The story of the Huguenots may have some lessons for us today.

Muhammad Hamed/Reuters
Rashed Al Mashhadani, an Iraqi displaced from al-Zammar district, who fled the Islamic State stronghold of Mosul with his family of 15, shaves a customer at Sewdinan 3 camp, east of Mosul, Iraq, on Jan. 24, 2017.

In one of my high school French classes, which included a lot of history along with poetry and irregular verbs, we had to memorize a short list of Three Really Dumb Things That Louis XIV Did.

Two of those have faded from memory. The one I do remember was the Edict of Fontainebleau, which Louis issued to revoke the Edict of Nantes.

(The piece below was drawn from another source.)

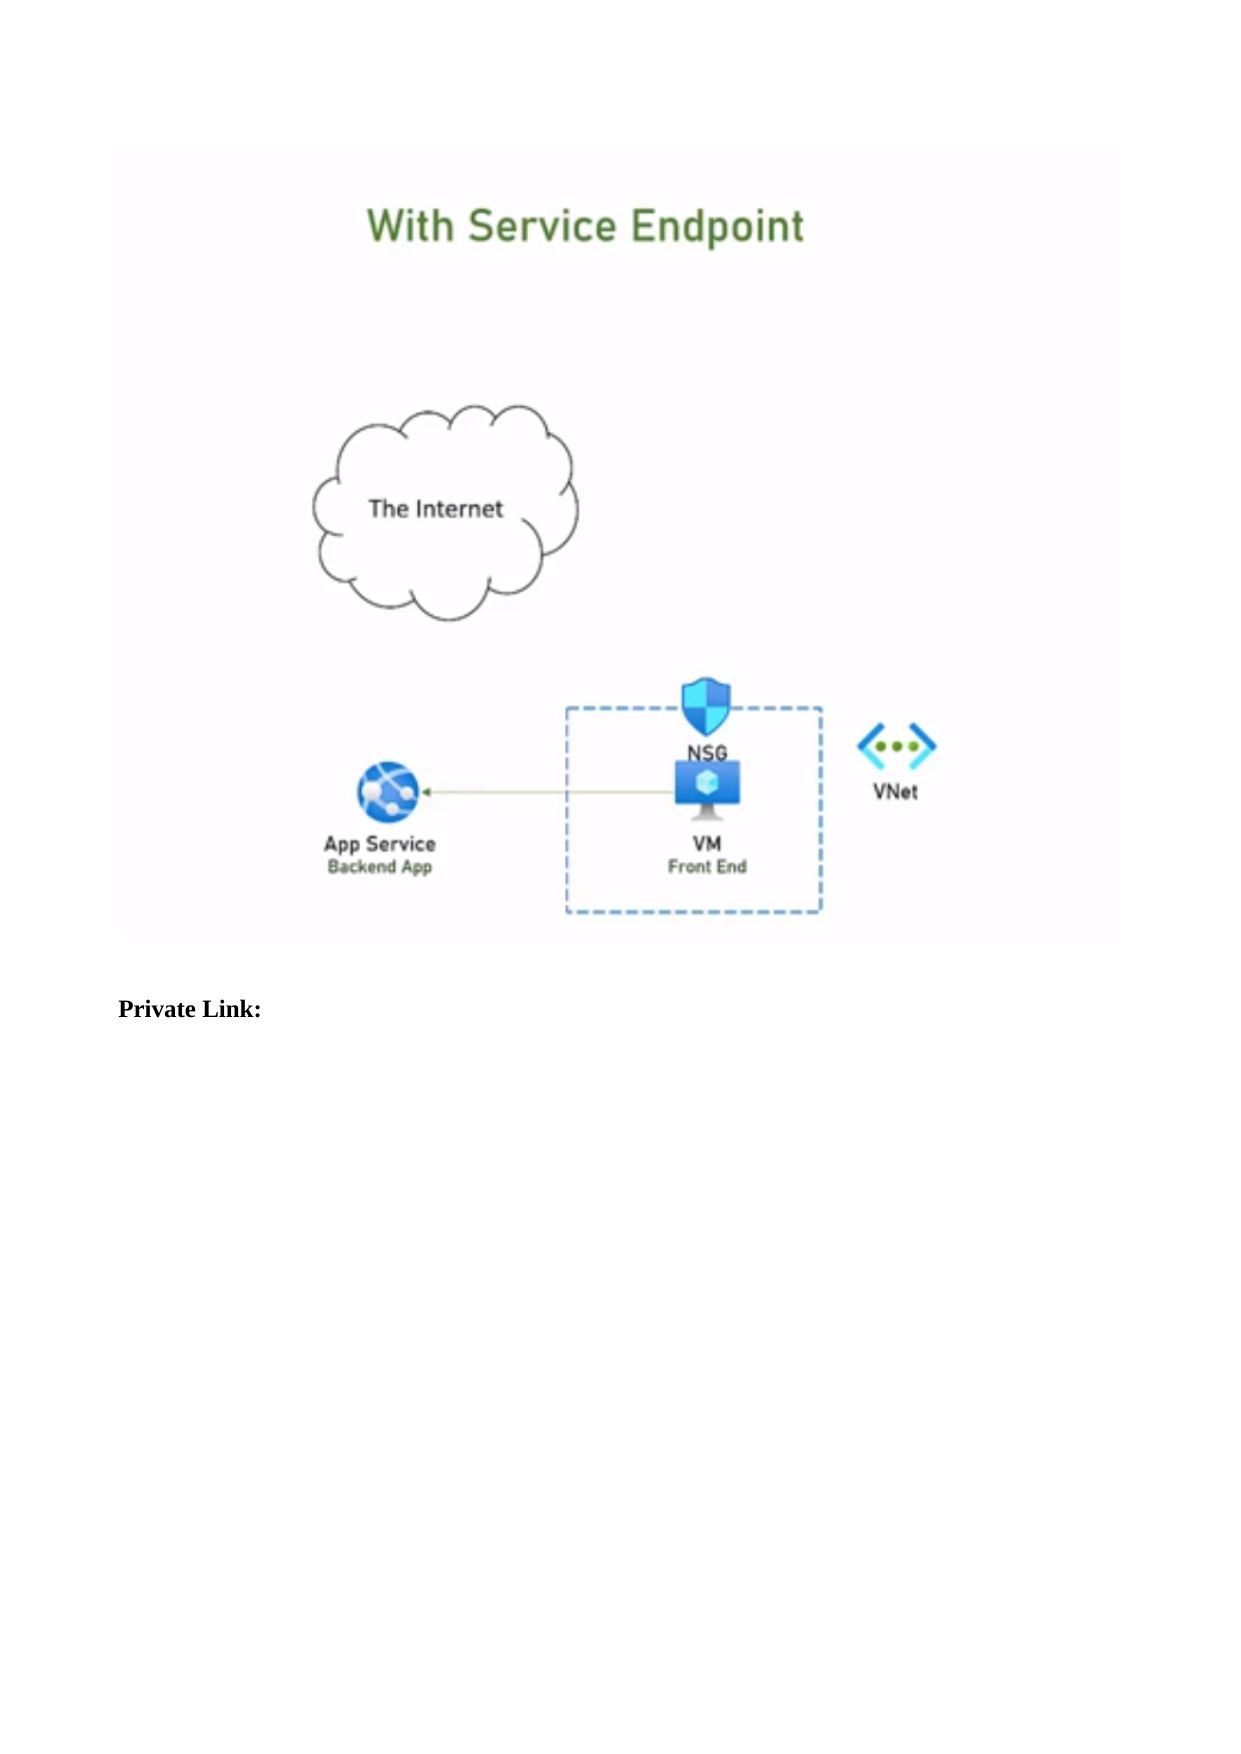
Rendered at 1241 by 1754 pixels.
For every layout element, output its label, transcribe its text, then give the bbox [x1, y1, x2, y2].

picture [118, 146, 1123, 937]
text Private Link: [118, 994, 1122, 1023]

The earlier edict, signed by Louis’s grandfather King Henry IV in 1598, guaranteed French Protestants some degree of religious liberty and civil rights. (Edict is from Latin roots meaning “to speak out,” or proclaim. Think of it as an early form of executive order.)

Louis’s edict, signed in October 1685, precipitated the exodus from France of some 400,000 Huguenots – a commercial and entrepreneurial class that France might have done better to retain than to reject. They and their descendants include such notables as Paul Revere, the American patriot, and Sir John Houblon, the founder of the Bank of England.

I was reminded of all this the other day when a news report mentioned in passing that it was this Huguenot diaspora that brought the word refugee into English – a straight borrowing from the French réfugié. These refugees found sanctuary, as we might say today, throughout non-Roman Catholic Europe and in the American Colonies and South Africa.

Sanctuary, in the beginning, meant a “building set apart for holy worship,” according to the Online Etymology Dictionary. The word came into English in the early 14th century, ultimately from the Latin sanctuarium, a sacred place or shrine.

Since the first centuries of the Christian era, the Online Etymology Dictionary notes, “fugitives or debtors enjoyed immunity from arrest in certain churches.” So by the end of the 14th century, sanctuary had acquired a “transferred sense of ‘immunity from punishment.’ ”

Note that fugitive is related to refuge and refugee. The latter two are rooted in the idea of “a place to flee back to.” Note the “re,” which so often means “back” or “again.” All three words stem from a Latin word meaning “to flee.” But fugitive has picked up the sense of “someone fleeing justice” or “an outlaw.”

The idea of not just churches but entire cities as “cities of refuge” or “sanctuary cities,” predates Christianity: The Hebrew Bible records the call to establish six such cities, where “a person who had accidentally killed someone could take shelter, without fear of being pursued and killed by the victim’s family,” as an article in the Israeli newspaper Haaretz explained a few months ago. 

The writer noted that this was very different from the “sanctuary cities” that have so many people energized today – even as it’s unclear just what a sanctuary city is.

Indeed. But there are common threads here. How does a society deal with strangers on the lam – especially those who worship differently? We have been here before – even down to the executive orders.